■ **Action item**: Each line from the one containing "position: absolute;" through the end of the entries below must be output exactly; no other line belongs.
** Opening Exercise data block **
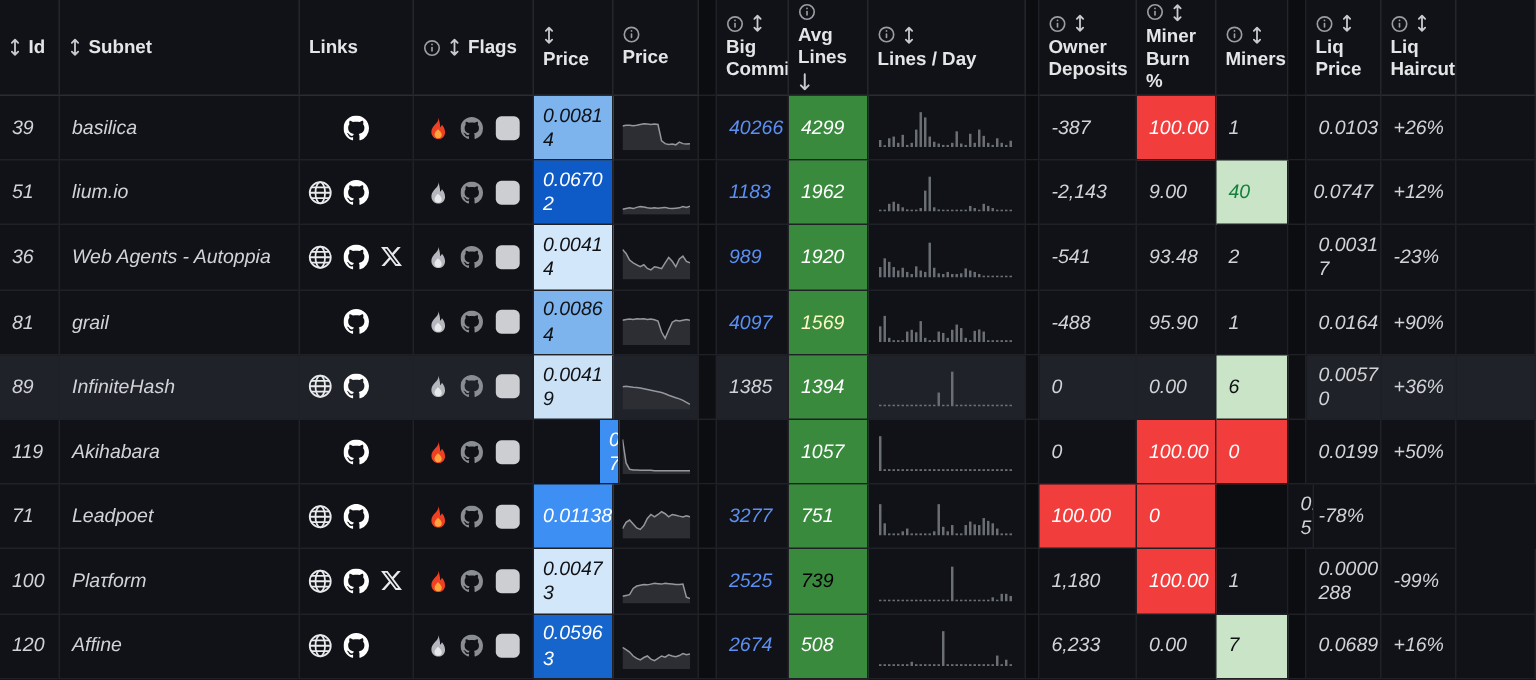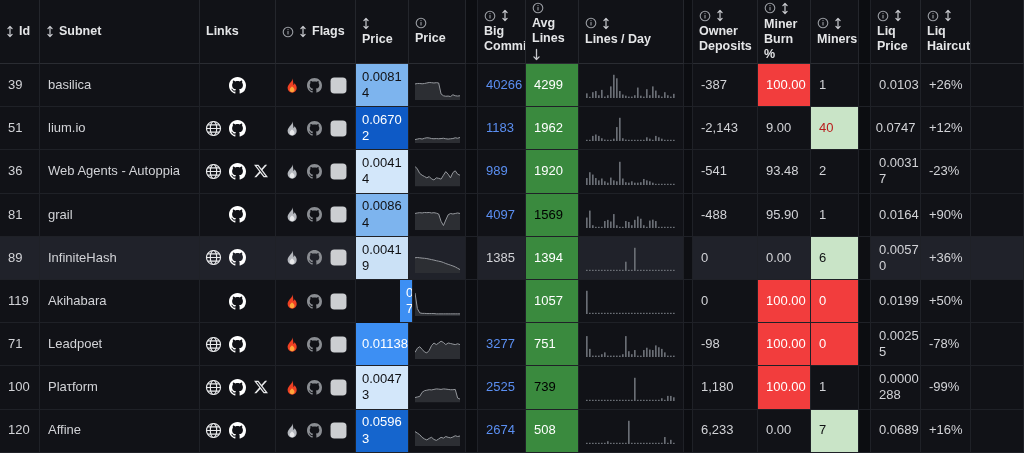--- a/index.html
+++ b/index.html
@@ -15,7 +15,7 @@
     grid-template-columns:40px 160px 76px 80px 53px 57px 12px 48px 53px 105px 9px 65px 53px 48px 12px 50px 50px minmax(0,1fr);
   }
   .thead{height:64px;}
-  .row{height:43.2px;}
+  .row{height:43.2px;font-style:italic;}
   
   .hcell{
     border-right:1px solid #24262c;

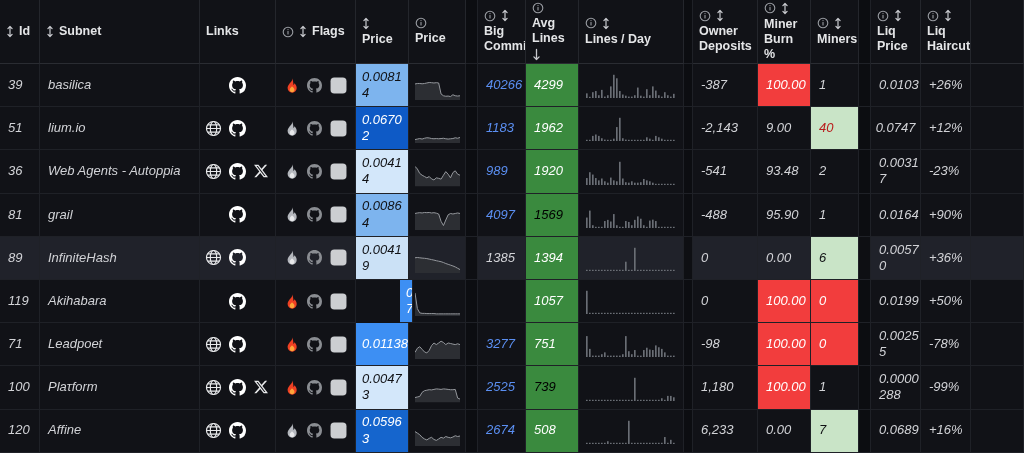--- a/index.html
+++ b/index.html
@@ -462,7 +462,7 @@
         <div class="cell ">
           <span>9.00</span>
         </div>
-        <div class="cell " style="background: rgb(201, 228, 199); color: #b91c1c;">
+        <div class="cell " style="background: rgb(201, 228, 199); color: #15803d;">
           <span>40</span>
         </div>
         <div class="cell spacer"></div>

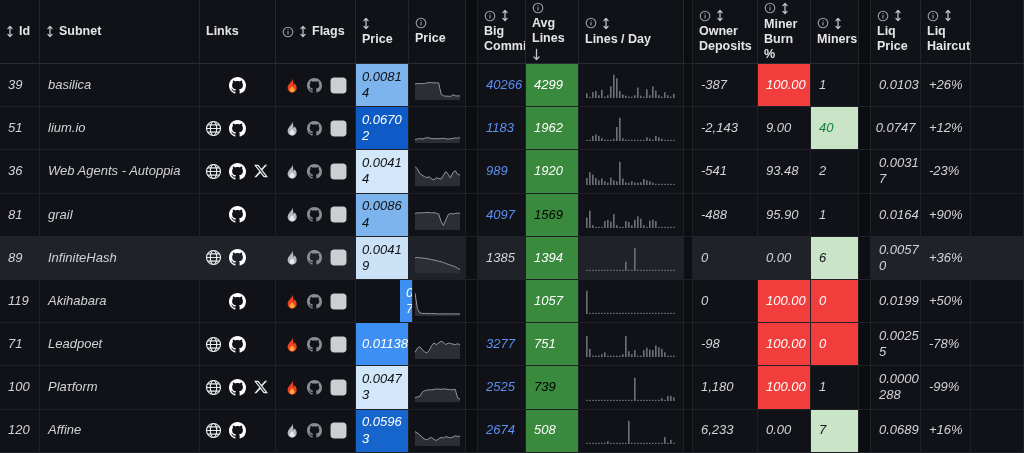--- a/index.html
+++ b/index.html
@@ -637,7 +637,7 @@
         <div class="cell commit">
           <span style="color: rgb(91, 143, 242);">4097</span>
         </div>
-        <div class="cell " style="background: rgb(58, 138, 62); color: #000000;">
+        <div class="cell " style="background: rgb(58, 138, 62); color: #fef9c3;">
           <span>1569</span>
         </div>
         <div class="cell chart">

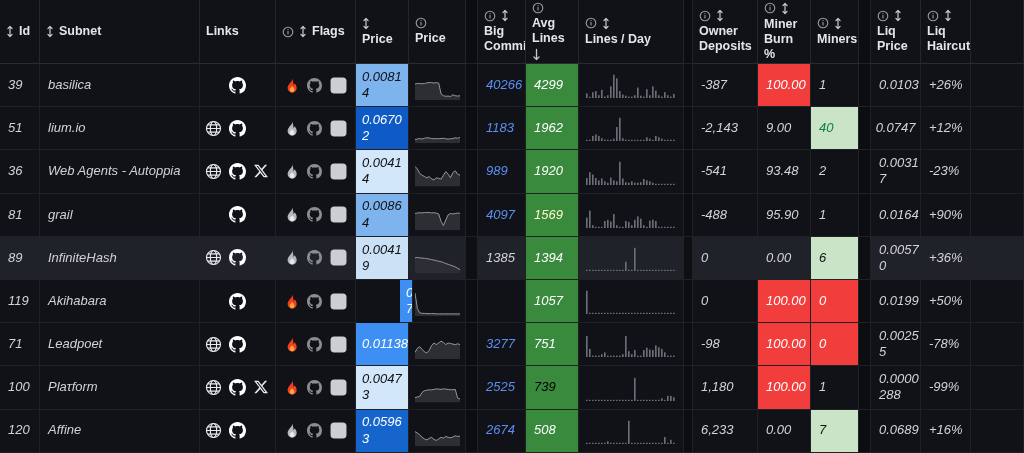--- a/index.html
+++ b/index.html
@@ -997,9 +997,6 @@
           </svg>
         </div>
         <div class="cell spacer"></div>
-        <div class="cell ">
-          <span>-98</span>
-        </div>
         <div class="cell " style="background: rgb(242, 61, 61); color: rgb(255, 255, 255);">
           <span>100.00</span>
         </div>

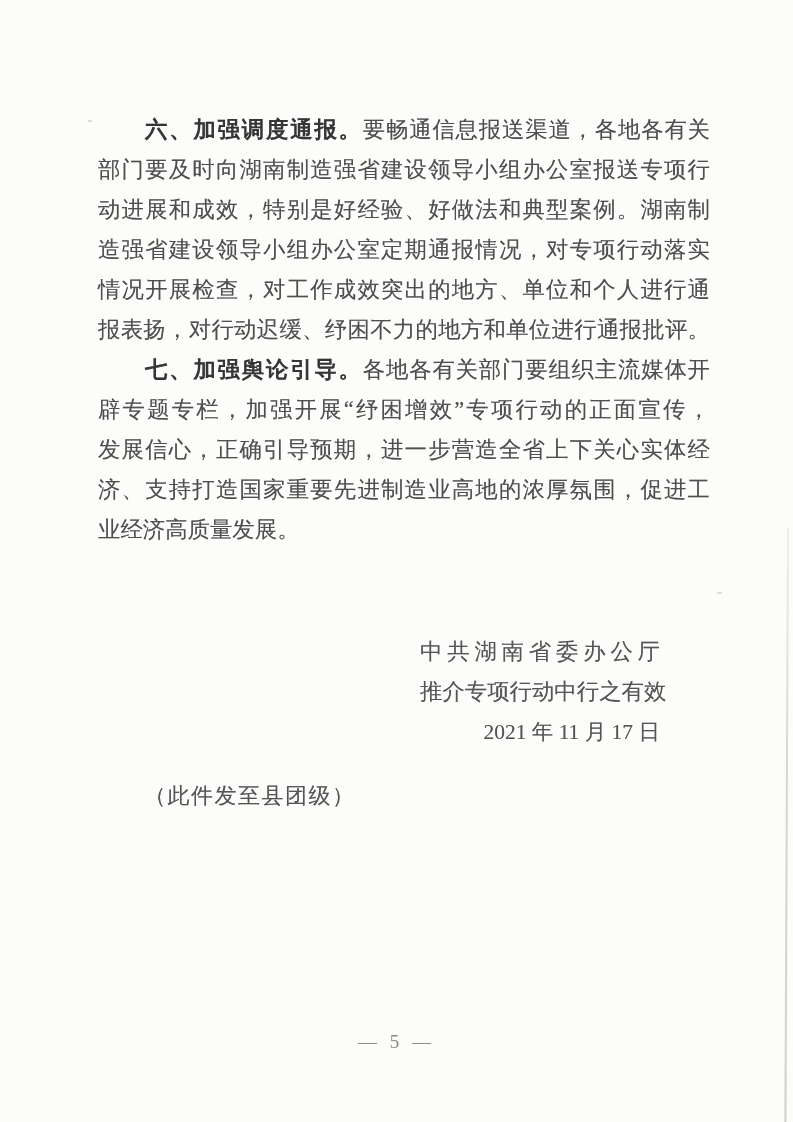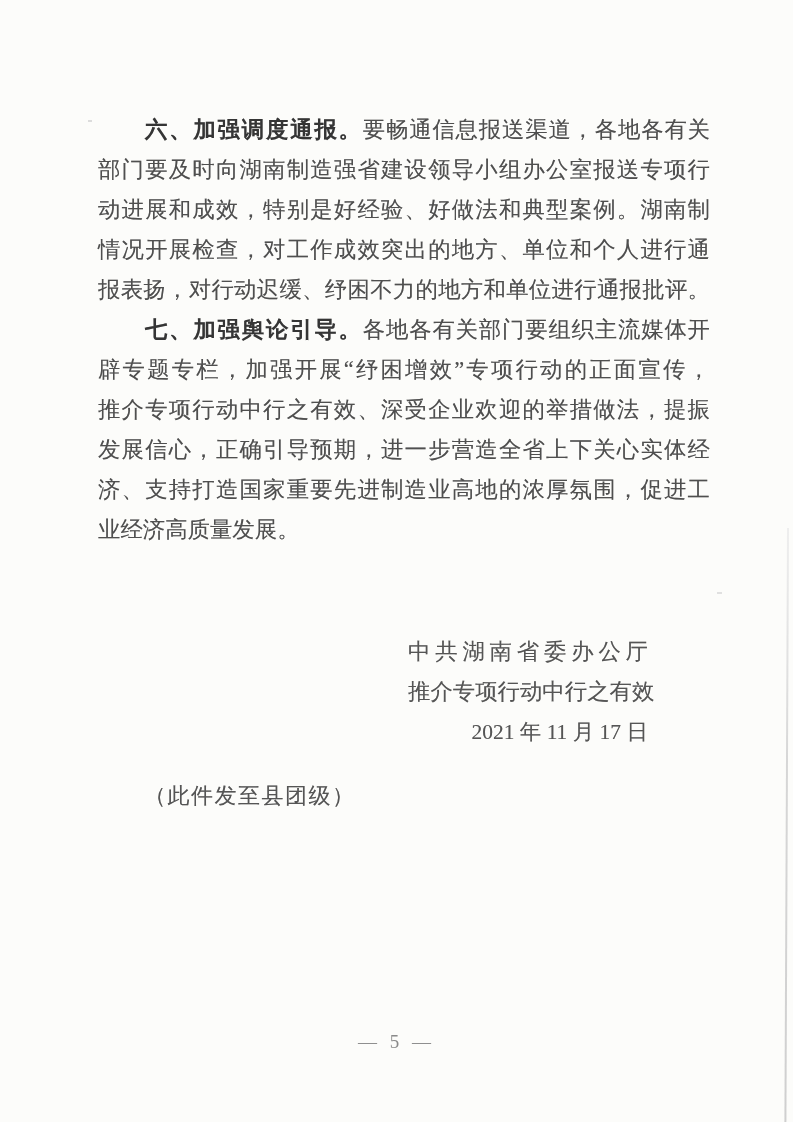--- a/index.html
+++ b/index.html
@@ -139,6 +139,7 @@
     <div class="text-line indent"><span class="sec-heading">六、加强调度通报。</span><span>要畅通信息报送渠道，各地各有关</span></div>
     <div class="text-line">部门要及时向湖南制造强省建设领导小组办公室报送专项行</div>
     <div class="text-line">动进展和成效，特别是好经验、好做法和典型案例。湖南制</div>
+    <div class="text-line">造强省建设领导小组办公室定期通报情况，对专项行动落实</div>
     <div class="text-line">情况开展检查，对工作成效突出的地方、单位和个人进行通</div>
     <div class="text-line">报表扬，对行动迟缓、纾困不力的地方和单位进行通报批评。</div>
 

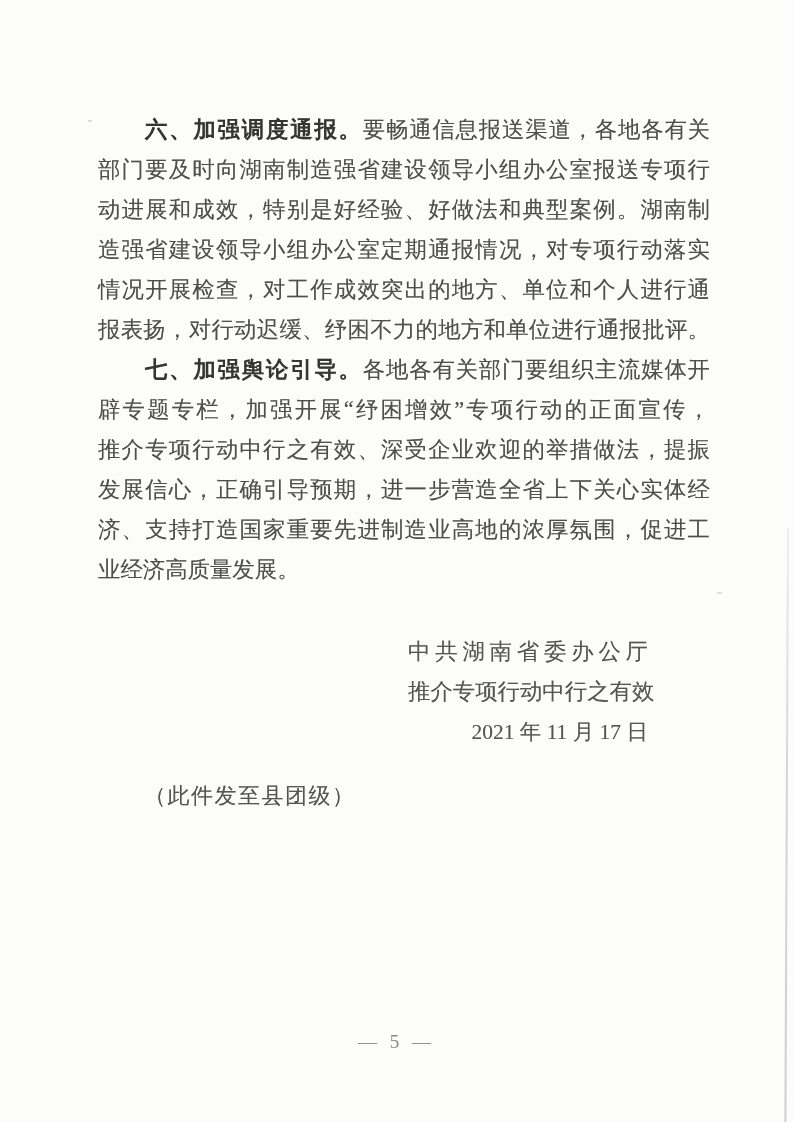--- a/index.html
+++ b/index.html
@@ -145,7 +145,6 @@
 
     <div class="text-line indent"><span class="sec-heading">七、加强舆论引导。</span><span>各地各有关部门要组织主流媒体开</span></div>
     <div class="text-line">辟专题专栏，加强开展“纾困增效”专项行动的正面宣传，</div>
-    <div class="text-line">推介专项行动中行之有效、深受企业欢迎的举措做法，提振</div>
     <div class="text-line">发展信心，正确引导预期，进一步营造全省上下关心实体经</div>
     <div class="text-line">济、支持打造国家重要先进制造业高地的浓厚氛围，促进工</div>
     <div class="text-line para-end">业经济高质量发展。</div>

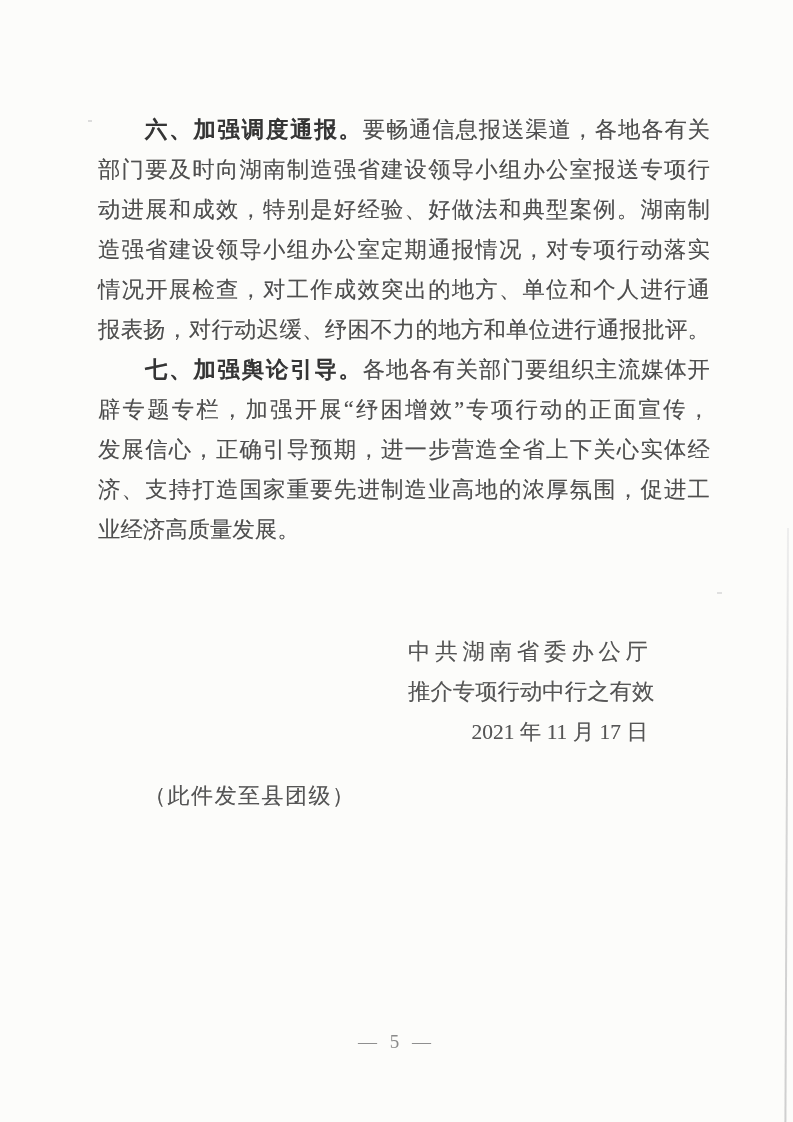--- a/index.html
+++ b/index.html
@@ -53,7 +53,7 @@
   .signature {
     position: absolute;
     top: 632px;
-    left: 408px;
+    left: 420px;
     width: 240px;
   }
   .sig-line {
** Closing Exercise data block **
■ **Response for this exercise**:
     position: absolute;
     top: 632px;
-    left: 408px;
+    left: 420px;
     width: 240px;
   }
   .sig-line {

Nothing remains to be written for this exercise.